Rewrite all of the records below, changing every "series" to "dataset" and keeping everything else the same. Leave the pictures out of your answer.

Dataset:
· · · ·
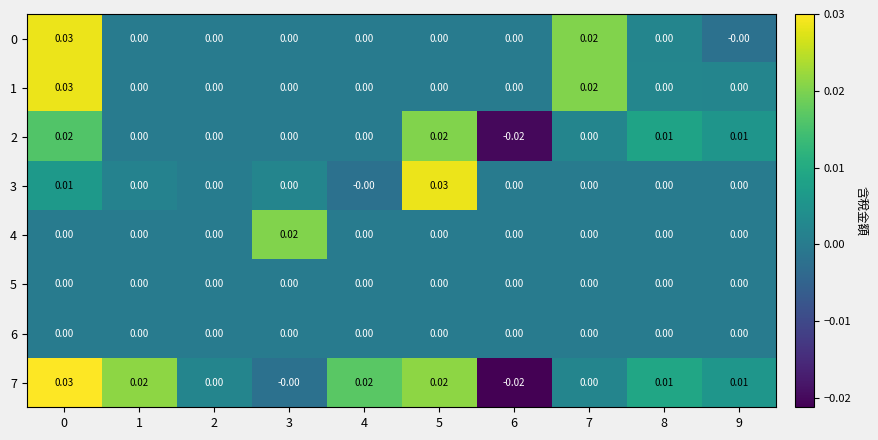

Between 4 and 5, which series saw the biggest shift?

3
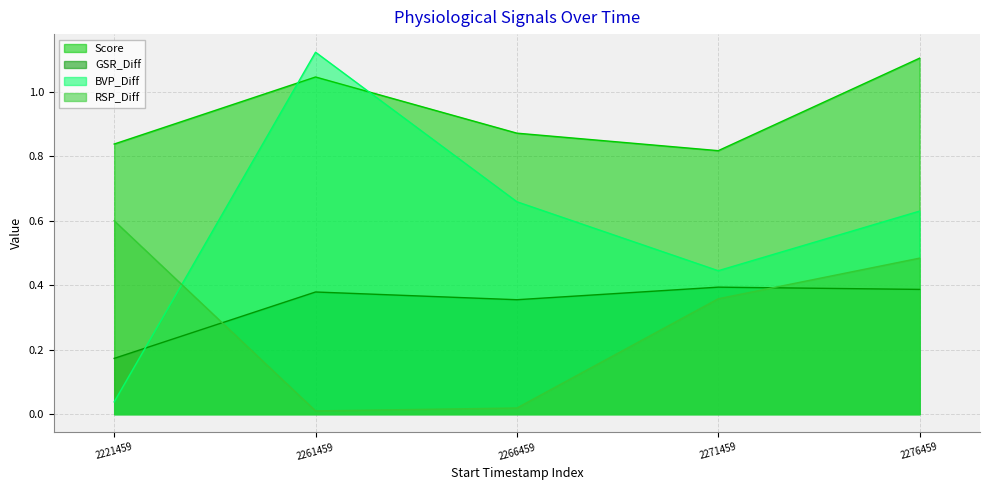

Reading left to right, list all the values displayed in this chart.

Score: 0.8	1.0	0.9	0.8	1.1
GSR_Diff: 0.2	0.4	0.4	0.4	0.4
BVP_Diff: 0.0	1.1	0.7	0.4	0.6
RSP_Diff: 0.6	0.0	0.0	0.4	0.5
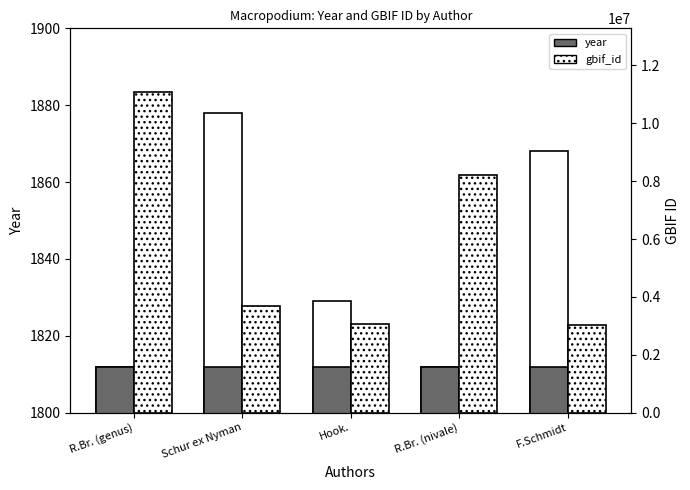

What is the average value of the year_base series?

1812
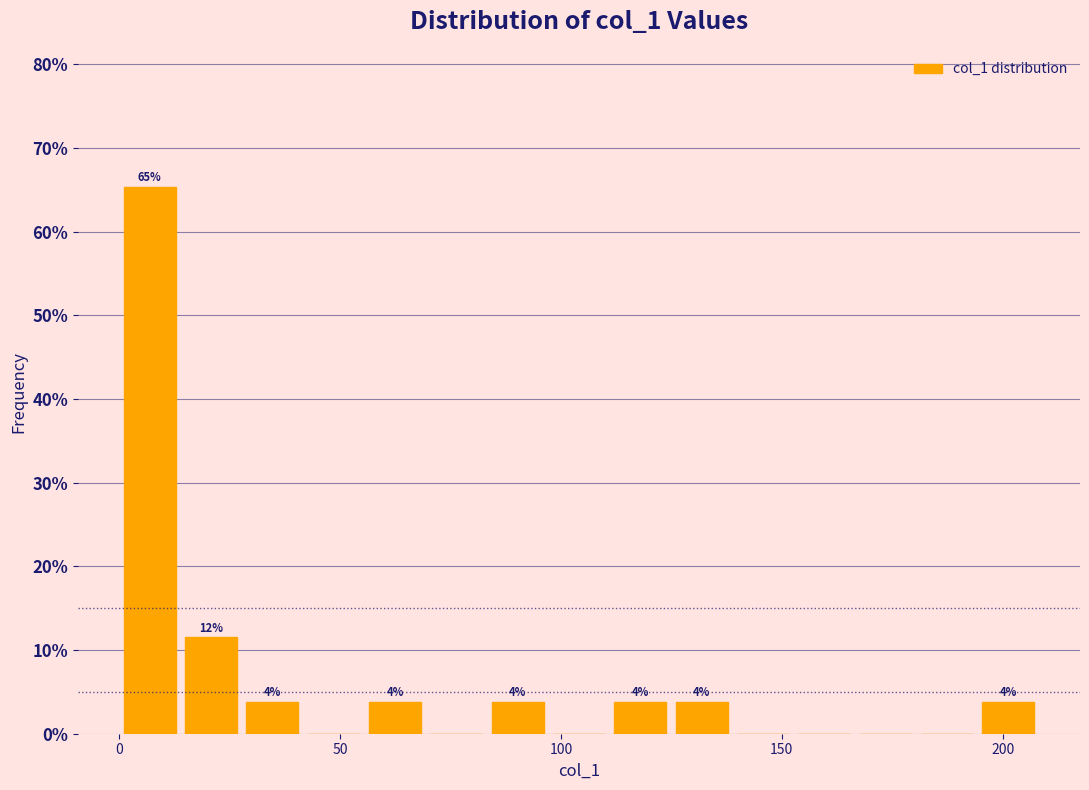

Read against the x-axis, roughly where is the centre of the tallest bar?

5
· · · ·
Solution to this problem:
Between 4 and 5, which dataset saw the biggest shift?

3

Reading left to right, list all the values displayed in this chart.

Score: 0.8	1.0	0.9	0.8	1.1
GSR_Diff: 0.2	0.4	0.4	0.4	0.4
BVP_Diff: 0.0	1.1	0.7	0.4	0.6
RSP_Diff: 0.6	0.0	0.0	0.4	0.5

What is the average value of the year_base dataset?

1812

Read against the x-axis, roughly where is the centre of the tallest bar?

5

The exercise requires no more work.